Evin annesinin ise İçine sindiremeyeceği kabullenemeyeceği şeylerdir bunlar. Çünkü o kabullenenlerden çok farklı bir neslin bireyidir ve eğitimini yeni nesil gibi radyo ve televizyon zırvalarından değil, inançlarından almıştır…
Anlayana, çok şeyler anlatan bir öyküydü. Alıştığımız sınırları zorlamışsınız ve güzel bir kurgu oluşturmuşsunuz. Tebrikler. Selam ve saygıyla
nitemtran
Öyküye ışık tuttun Kemal abi.
Sağlıcakla,
Bu güzel içten öykünün altında Farid Farjad'ın classic parçaları güzel gitti. Okurken, keman sesiyle dalgalandım...
Hocam belki bilirsiniz Osho adında bir düşünür var. Hindistan'da yaşamış hatırı sayılır bir düşünür. Kendisinin de mutluluk, arayış, öz benlik üzerine bir çok konuşması mevcut. Hatta konuşmalarından derlenmiş onlarca kitabı da var. Eğer dikkatinizi çekerseniz bir araştırın; kitaplarına ulaşın derim.
Yazınızı okuyunca fark ettim.
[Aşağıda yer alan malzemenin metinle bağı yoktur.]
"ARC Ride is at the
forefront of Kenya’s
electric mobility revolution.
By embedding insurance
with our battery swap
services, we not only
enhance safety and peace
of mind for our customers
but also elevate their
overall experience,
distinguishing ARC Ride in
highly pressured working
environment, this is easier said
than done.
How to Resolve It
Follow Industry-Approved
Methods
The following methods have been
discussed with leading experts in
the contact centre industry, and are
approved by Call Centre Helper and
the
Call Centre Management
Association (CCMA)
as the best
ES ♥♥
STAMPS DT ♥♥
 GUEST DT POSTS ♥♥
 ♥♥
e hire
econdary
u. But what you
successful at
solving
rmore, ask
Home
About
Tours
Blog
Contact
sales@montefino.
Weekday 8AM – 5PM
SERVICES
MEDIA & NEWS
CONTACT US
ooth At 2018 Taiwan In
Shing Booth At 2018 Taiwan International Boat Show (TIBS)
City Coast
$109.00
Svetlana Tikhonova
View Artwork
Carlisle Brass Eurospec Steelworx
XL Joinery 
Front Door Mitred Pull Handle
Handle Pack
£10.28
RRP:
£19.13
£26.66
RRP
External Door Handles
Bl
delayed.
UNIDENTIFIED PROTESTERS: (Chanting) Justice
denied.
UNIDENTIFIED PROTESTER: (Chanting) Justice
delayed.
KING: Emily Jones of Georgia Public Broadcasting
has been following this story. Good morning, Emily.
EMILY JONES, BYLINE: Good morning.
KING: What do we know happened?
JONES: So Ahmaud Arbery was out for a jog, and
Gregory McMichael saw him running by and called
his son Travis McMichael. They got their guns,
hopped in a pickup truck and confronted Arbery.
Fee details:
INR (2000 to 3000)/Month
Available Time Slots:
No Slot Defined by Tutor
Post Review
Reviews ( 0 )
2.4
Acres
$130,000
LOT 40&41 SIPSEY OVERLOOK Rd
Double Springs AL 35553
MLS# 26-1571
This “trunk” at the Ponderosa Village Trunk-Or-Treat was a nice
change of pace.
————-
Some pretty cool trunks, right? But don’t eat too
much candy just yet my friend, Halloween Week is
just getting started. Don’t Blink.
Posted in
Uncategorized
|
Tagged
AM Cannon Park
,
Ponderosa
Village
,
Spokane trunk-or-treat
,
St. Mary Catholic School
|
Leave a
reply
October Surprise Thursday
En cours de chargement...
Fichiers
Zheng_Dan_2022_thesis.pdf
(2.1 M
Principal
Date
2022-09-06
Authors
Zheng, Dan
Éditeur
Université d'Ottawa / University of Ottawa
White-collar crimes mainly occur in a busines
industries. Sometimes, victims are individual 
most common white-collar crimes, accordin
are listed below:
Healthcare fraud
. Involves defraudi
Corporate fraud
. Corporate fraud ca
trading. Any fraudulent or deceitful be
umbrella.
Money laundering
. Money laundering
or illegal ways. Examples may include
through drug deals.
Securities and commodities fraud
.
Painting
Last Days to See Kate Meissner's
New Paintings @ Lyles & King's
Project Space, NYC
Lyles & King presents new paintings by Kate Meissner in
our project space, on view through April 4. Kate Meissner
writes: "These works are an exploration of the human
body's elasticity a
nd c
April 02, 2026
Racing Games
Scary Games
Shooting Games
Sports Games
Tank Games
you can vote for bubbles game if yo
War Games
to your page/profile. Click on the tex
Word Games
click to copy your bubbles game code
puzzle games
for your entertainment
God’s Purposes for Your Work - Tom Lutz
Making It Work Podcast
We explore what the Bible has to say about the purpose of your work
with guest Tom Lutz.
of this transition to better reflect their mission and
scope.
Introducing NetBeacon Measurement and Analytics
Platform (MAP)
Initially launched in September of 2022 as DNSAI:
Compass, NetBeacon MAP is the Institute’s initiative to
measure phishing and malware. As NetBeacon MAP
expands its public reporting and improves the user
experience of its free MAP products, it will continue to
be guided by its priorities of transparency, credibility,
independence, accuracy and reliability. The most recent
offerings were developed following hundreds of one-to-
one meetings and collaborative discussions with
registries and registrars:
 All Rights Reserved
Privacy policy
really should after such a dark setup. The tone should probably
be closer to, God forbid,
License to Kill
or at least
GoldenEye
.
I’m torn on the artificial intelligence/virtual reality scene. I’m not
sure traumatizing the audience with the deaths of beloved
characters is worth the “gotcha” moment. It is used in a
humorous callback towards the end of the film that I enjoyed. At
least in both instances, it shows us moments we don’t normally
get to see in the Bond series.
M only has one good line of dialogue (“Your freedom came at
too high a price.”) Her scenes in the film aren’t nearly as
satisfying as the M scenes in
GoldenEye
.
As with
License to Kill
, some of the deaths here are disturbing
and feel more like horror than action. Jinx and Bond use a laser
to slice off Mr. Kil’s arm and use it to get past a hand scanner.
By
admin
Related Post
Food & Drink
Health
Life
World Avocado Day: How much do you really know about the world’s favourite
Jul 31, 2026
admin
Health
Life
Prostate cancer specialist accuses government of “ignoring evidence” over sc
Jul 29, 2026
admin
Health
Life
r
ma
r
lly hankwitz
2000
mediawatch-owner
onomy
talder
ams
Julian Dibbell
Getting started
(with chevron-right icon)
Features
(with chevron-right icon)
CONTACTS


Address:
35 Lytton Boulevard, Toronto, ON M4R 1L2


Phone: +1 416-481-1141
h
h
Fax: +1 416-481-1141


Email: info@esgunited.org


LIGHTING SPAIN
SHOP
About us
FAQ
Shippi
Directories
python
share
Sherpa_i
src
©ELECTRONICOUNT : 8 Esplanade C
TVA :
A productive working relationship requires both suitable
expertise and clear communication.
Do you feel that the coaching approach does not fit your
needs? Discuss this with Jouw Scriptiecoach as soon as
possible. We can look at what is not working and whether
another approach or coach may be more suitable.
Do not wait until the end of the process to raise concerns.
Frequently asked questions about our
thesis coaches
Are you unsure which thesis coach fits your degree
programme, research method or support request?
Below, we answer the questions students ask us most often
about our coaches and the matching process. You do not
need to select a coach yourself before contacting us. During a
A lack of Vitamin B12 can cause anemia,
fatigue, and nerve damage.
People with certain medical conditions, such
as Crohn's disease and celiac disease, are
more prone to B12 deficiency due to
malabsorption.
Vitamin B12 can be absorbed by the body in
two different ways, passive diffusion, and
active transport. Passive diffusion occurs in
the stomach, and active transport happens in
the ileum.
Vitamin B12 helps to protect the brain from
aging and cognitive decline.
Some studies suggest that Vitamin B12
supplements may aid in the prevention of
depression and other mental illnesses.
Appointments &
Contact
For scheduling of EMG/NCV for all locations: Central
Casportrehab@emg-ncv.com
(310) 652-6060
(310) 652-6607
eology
Sorgulamayı çok seviyor olmalısınız. Gerçi insanın düşünmekten başka neyi var ki değil mi?
Aslında daha uzun şeyler de yazabilirdim. Ama yazınızı tekrar okumayı düşünüyorum.
Saygı ve sevgilerle.
nitemtran
Sorgu bizim hayat gustomuz. Sorgulamayı bilemeyen yazabilir mi ki? Osho, evet bilirim. İnternetten okumuşluğum var. Benim kahraman da duymuş olmalı ki, onun anlattıklarını naklediyor.
Siz gibi dikkatli okuyucu iyidir. Göndermeyi yakalamışsınız.
Sağlıcakla
Taa uzaklardan gelen güzel bir öykü...
Hele;
" Bir radyo programında söylemişlerdi"...diye başlayan paragraf.
Aşık olası geliyor insanın.
Ama nerdee?
Yaş yetmişe dayandı.
Bilemedik mi acaba gençliğin kıymetini?
Ben de buralardan size sonsuz selamlar gönderiyorum Usta!
nitemtran
Gençliğin kıymeti şimdi elde olanla ölçülür. Onca evlat ve torunun kıymetini kim ölçebilir.